In the passage from Deuteronomy Moses speaks for God: “Hear the statutes and decrees which I am teaching you to observe that you may live…” – “that you may live” – notice not just survive but live – a living that is bound up in covenant to God – a relationship of intimacy, of grace, of belonging that is to mark every aspect of their lives.

There is passion in Moses’ words, words inspired by God Himself, – “observe them carefully…take care and be earnestly on your guard not to forget…do not them slip from your memory…for what nation is there that has gods close to it as the Lord, our God, is to us…?” The question demands no verbal answer rather a loving response in a likewise passion of faithful obedience.

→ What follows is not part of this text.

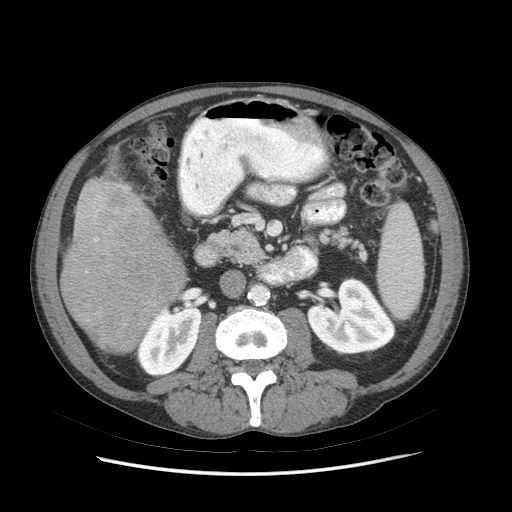
Contrast-enhanced abdominal CT (liver protocol), one axial slice; slice 24 of 89 in the series (ordered by position); soft-tissue window (W 400 / L 40 HU); 2.5 mm slice thickness; 512 × 512 image matrix, field of view 380 × 380 mm. From the clinical record (not read from this slice): diagnosis: hepatocellular carcinoma (patient treated with transarterial chemoembolisation; whether this scan precedes or follows treatment is not stated here); TNM stage (as recorded): Stage-IIIB.
Annotated regions visible in this slice (semi-automatic segmentation, software-assisted and operator-edited):
- liver parenchyma outside the tumour (the mass and vessels are separate outlines, so this box may not span the whole liver): bounding box [x1, y1, x2, y2] px = [60, 178, 186, 324]
- mass: [61, 214, 182, 354]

The great Origen said that all Scripture is symbolic, that is, it holds meaning for all time and in all places. Can we not say that the land where we live is holy ground? Can we not say this because it is on this land where we live our relationship of intimate faith and love with our God? Wherever we dwell, our relationship with God, our encounters with God make it sacred – a place to live with passion, with resolution graced by God.

Jesus, in His own words, proclaims Himself as the One-who-fulfills, as One who completes our lives, brings to wholeness our hearts on our land. Isn’t this one of the reasons that our Cistercian Founders delighted in being lovers of the place?